Que la culpa no es tuya, ni de la isla, ni es del hotel, ni tampoco de la “calle infernal”… Quizá tampoco de él, añorador del alcohol y sus consecuencias.
 
Triste destino morir aplastado en el suelo, con el culo al aire, a medias de cumplir la función intestinal del mecanismo que es.
 
Por cuestiones que no vienen al caso debo cruzar con el coche por el corazón del alcohol balear: La calle caliente, donde el destino lo prevé cualquiera sin necesidad de ser vidente. Es pronto. Ahora, van llegando los invitados a la fiesta siniestra.
 
Jovencitas bamboleantes. Piernecillas que aún no saben andar con tacones cruzan hacia el paraíso prometido. Vestiditos demasiado estrechos dibujan formas sin terminar en sus cuerpos adolescentes; y niños muy bien educados, ahora, que todavía no han probado ese alcohol que alguien les enseñó que es divertido y una forma de evadirse para contar a sus amigos cuando regresen a su país y que los convertirá en unas horas, en descerebrados zombis capaces de entregar su alma arrojándose desde un balcón en cualquier hotel de la zona.
 
Es fácil sacar el tema en una cadena de televisión acusando a alguien de tener la culpa… ¡La culpa! Esa emoción despreciable que habría que seguir hasta la raíz.
 
Las criaturas buscan su infierno y lo adoran. La prohibición no sirve para nada. Tan solo para esconder el problema, que es del mundo entero.
 
Todo lo terrible muere sin clientes. Mientras haya necesidad habrá oferta. No culpen a la oferta. ¡Culpen a la necesidad!
 
No sabemos enseñar a nuestras crías. No tenemos la inteligencia suficiente… Pero tampoco tenemos la culpa. Nuestro destino, como el de la hierba, solo depende del lugar donde la semilla germina. La rueda sigue girando.
 
¡TODOS SOMOS INOCENTES!

Vicky Bautista Vidal

Nací en Madrid. Y como a casi todos los madrileños, todo el mundo me parece cercano y de casa: es el carácter de la ciudad. Esto me ha ayudado después para congeniar con toda clase de personas en los diferentes sitios donde viví. Soy curiosa, inquieta, autodidacta y un pelín dispersa, precisamente por que me siento atraída por muchísimas cosas, escribir es una de ellas.

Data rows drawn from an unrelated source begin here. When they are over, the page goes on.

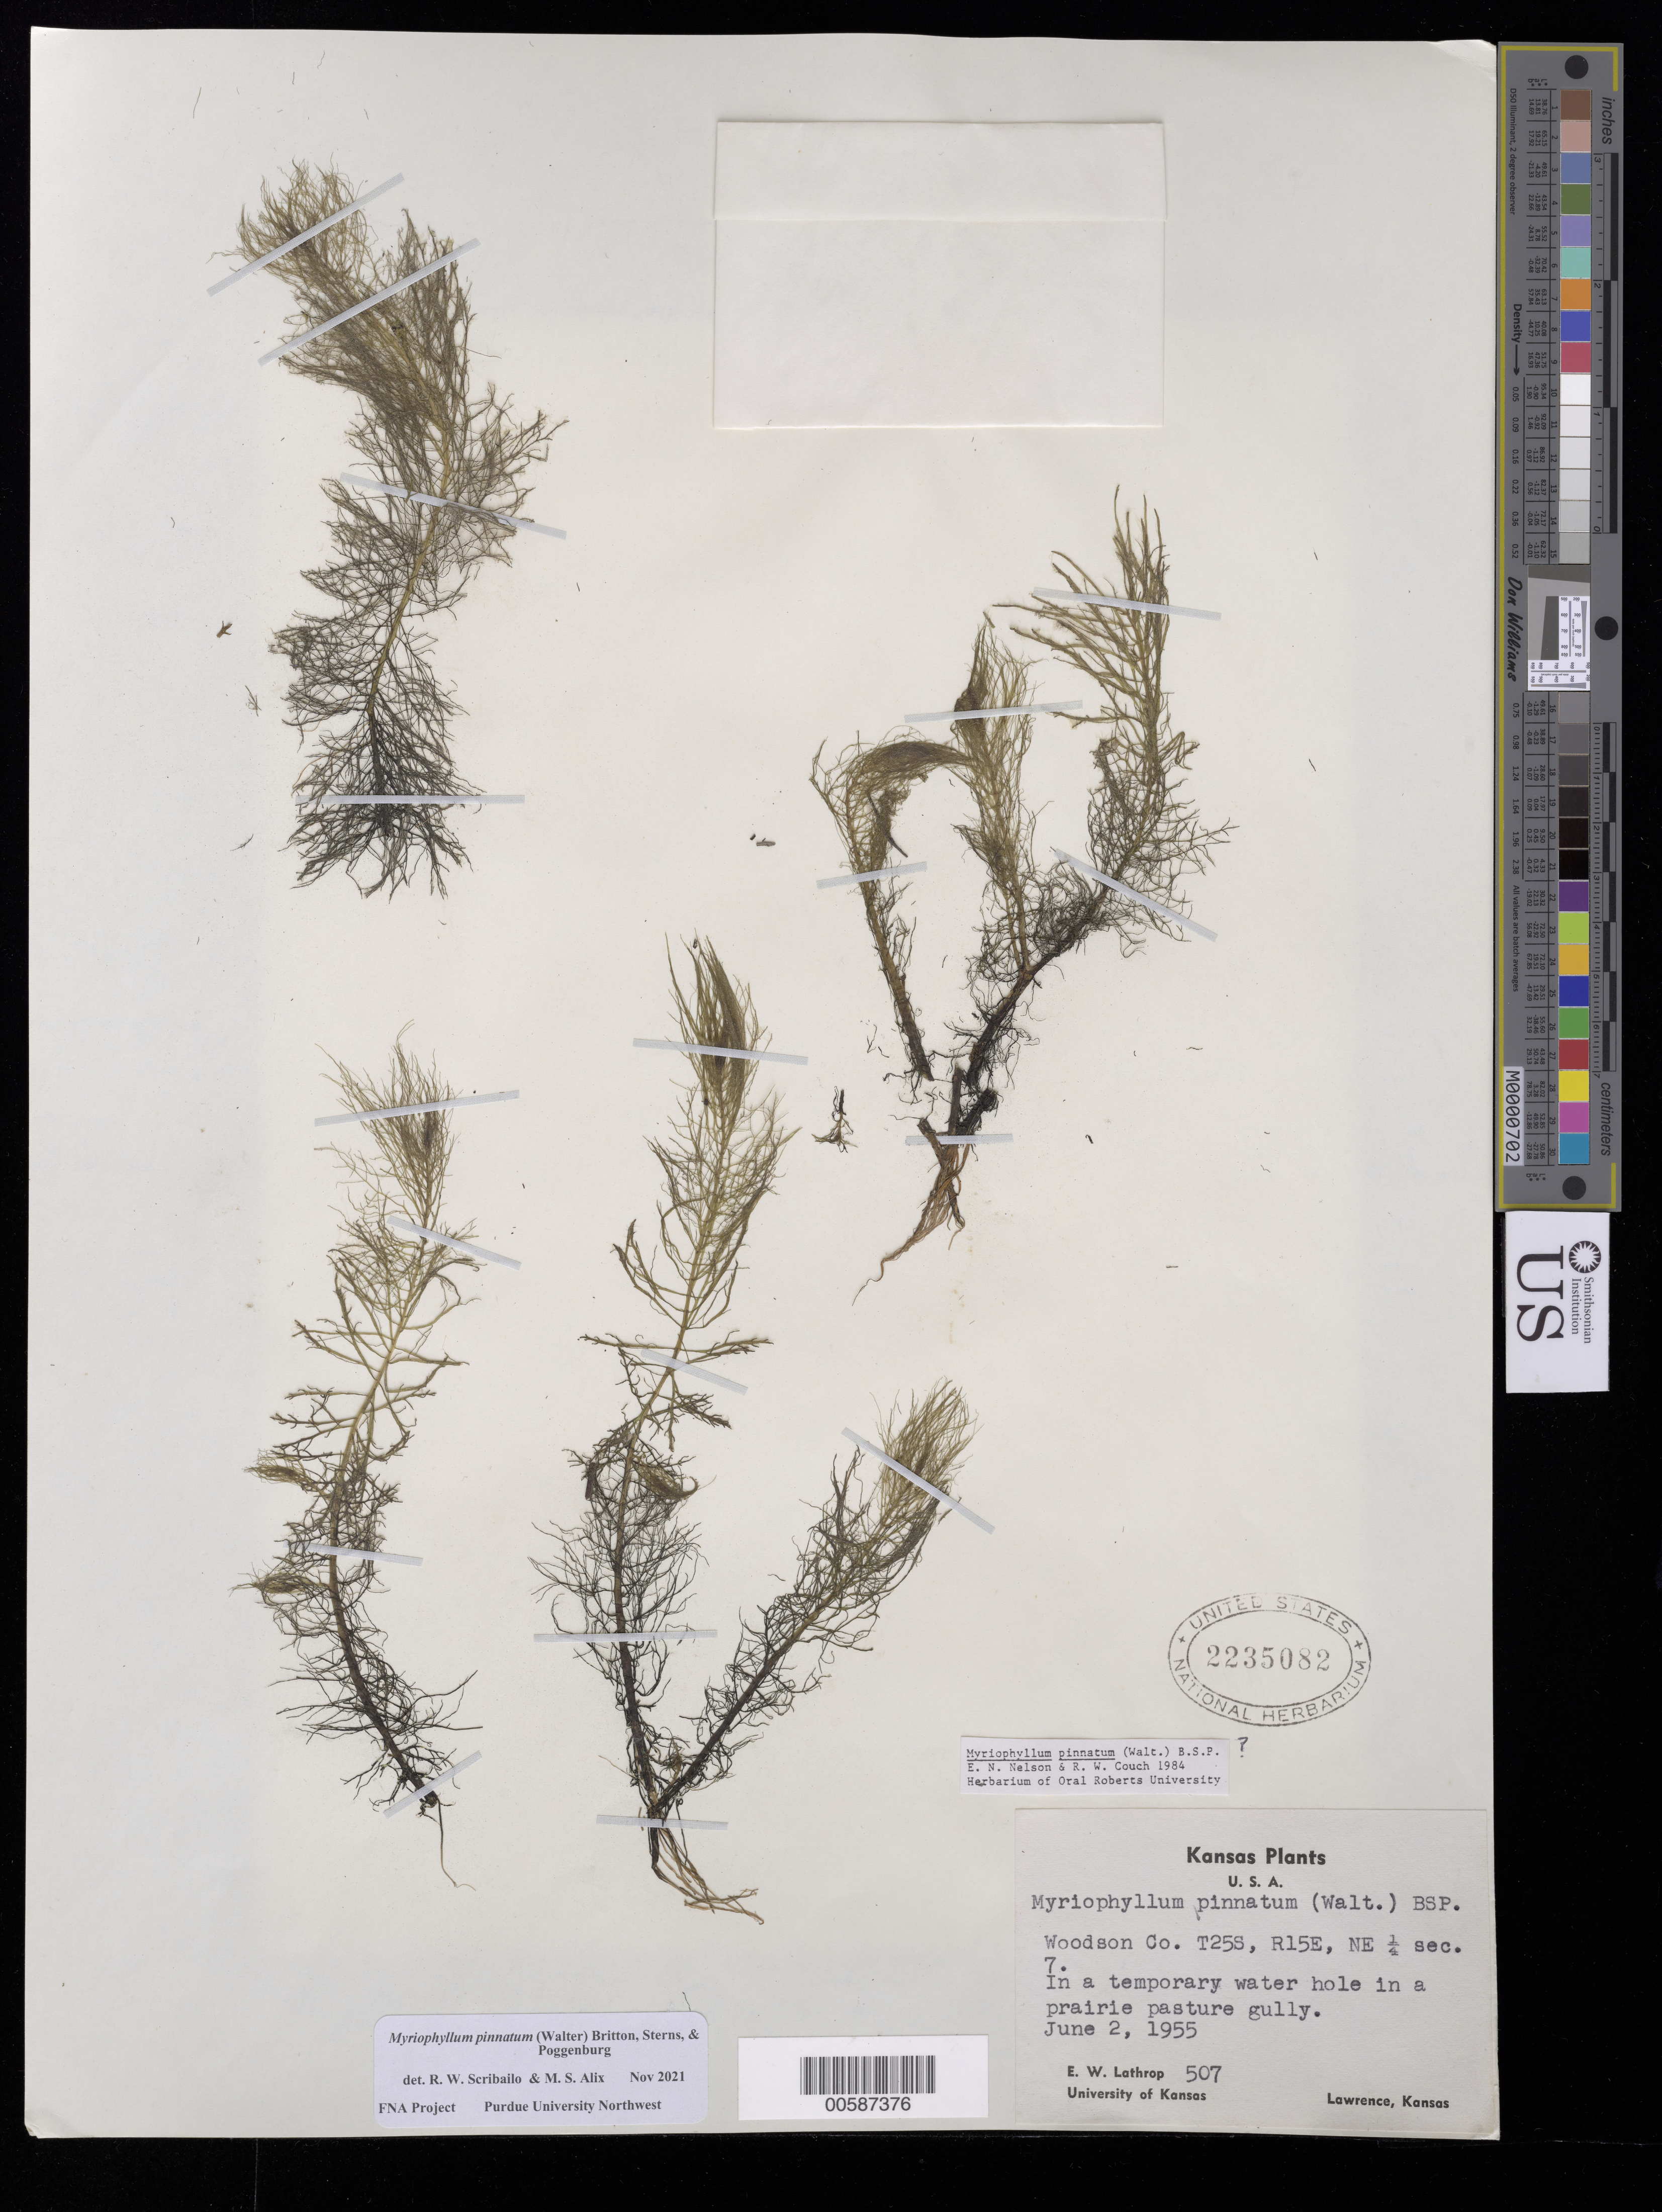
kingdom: Plantae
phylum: Tracheophyta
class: Magnoliopsida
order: Saxifragales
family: Haloragaceae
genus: Myriophyllum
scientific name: Myriophyllum pinnatum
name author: (Walter) Britton, Stearns & Poggenb.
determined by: Scribailo, R. W.; Alix, M. S.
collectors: E. W. Lathrop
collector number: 507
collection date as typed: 02 Jun 1955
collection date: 1955-06-02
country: United States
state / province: Kansas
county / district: Woodson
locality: T258, R15E, NE Sec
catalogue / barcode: US 2235082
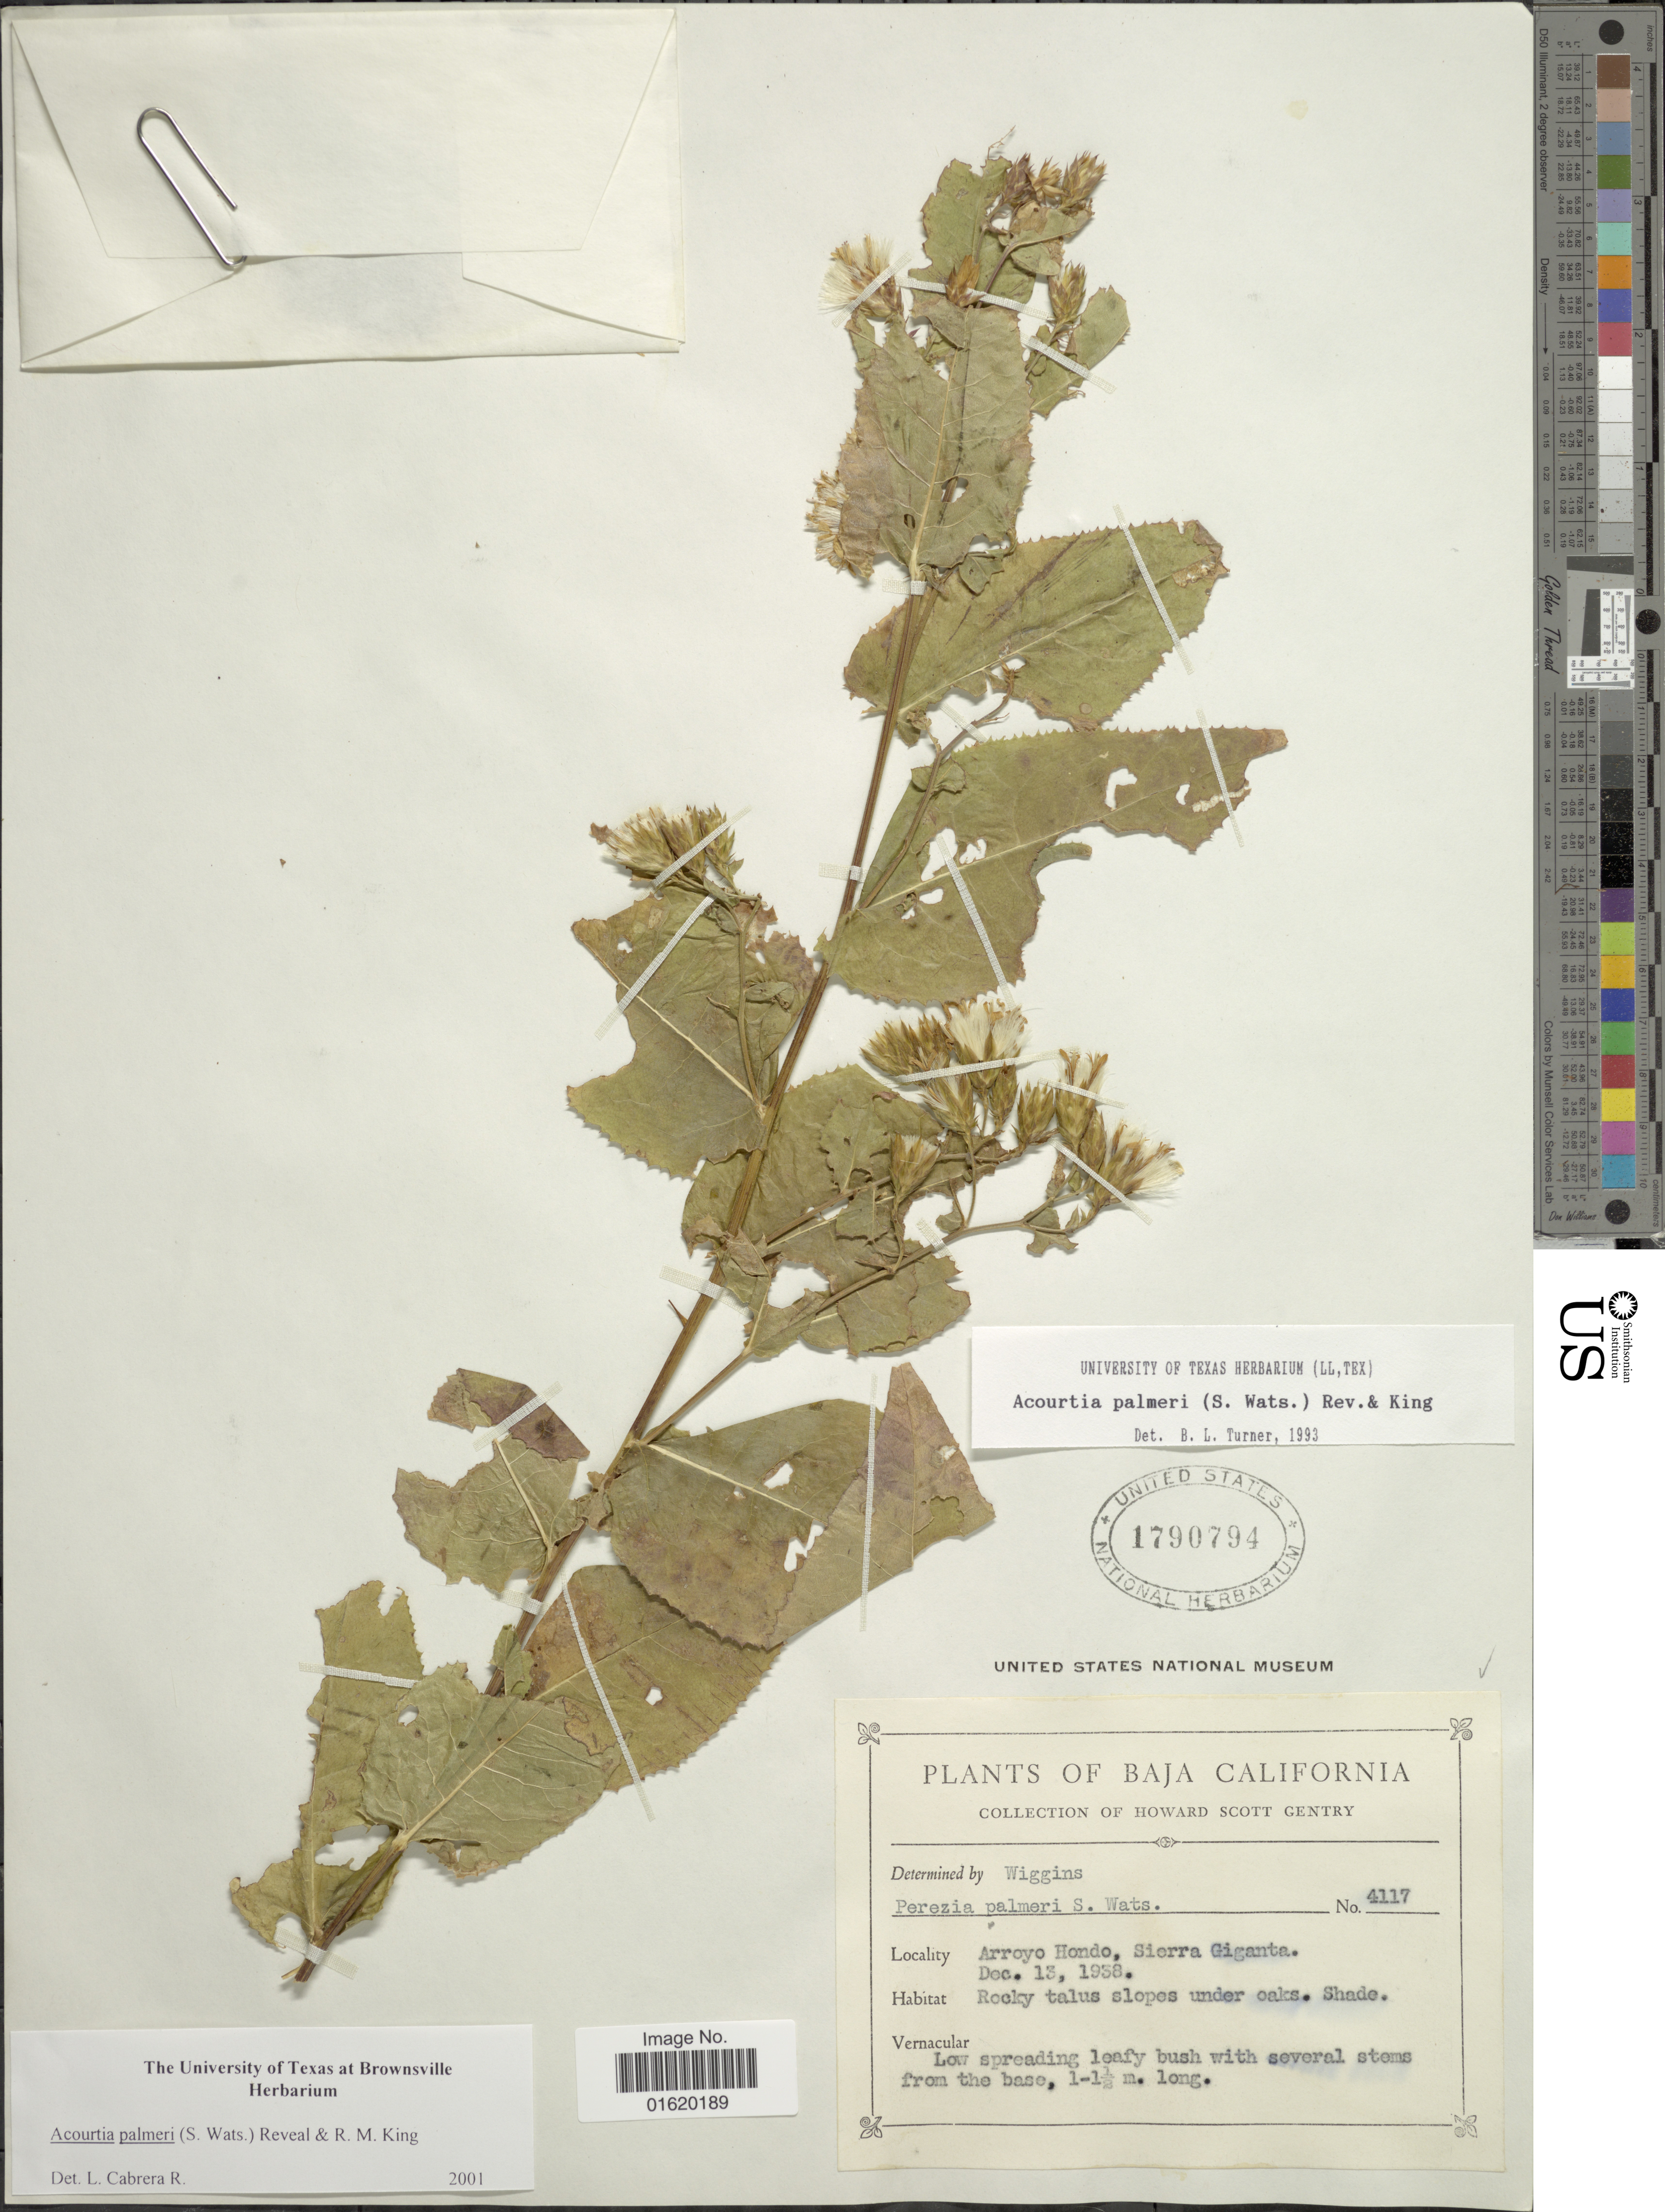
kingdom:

Lo hago al golpe de víscera, según el momento y me faltan algunas vidas para alcanzar a Cervantes o alguno de los inmortales.
Soy la primera sorprendida por que observo como últimamente me meto en berenjenales de opinión acerca de asuntos políticos, cuando en realidad, la Política, me importó un bledo toda la vida.
Puede ser sentido común herido o un amor recién descubierto por España y su unidad. No milite, milito o militare en nada. Pero estoy de parte de la razón y el sentido común.
Defenderé a cualquier gobierno que me facilite la vida y reprochare sin pausa a quienes me la incomoden.
La Libertad es para mi la única joya a lucir, la lógica una herramienta y creo que sin pasión por algo, poco se puede conseguir.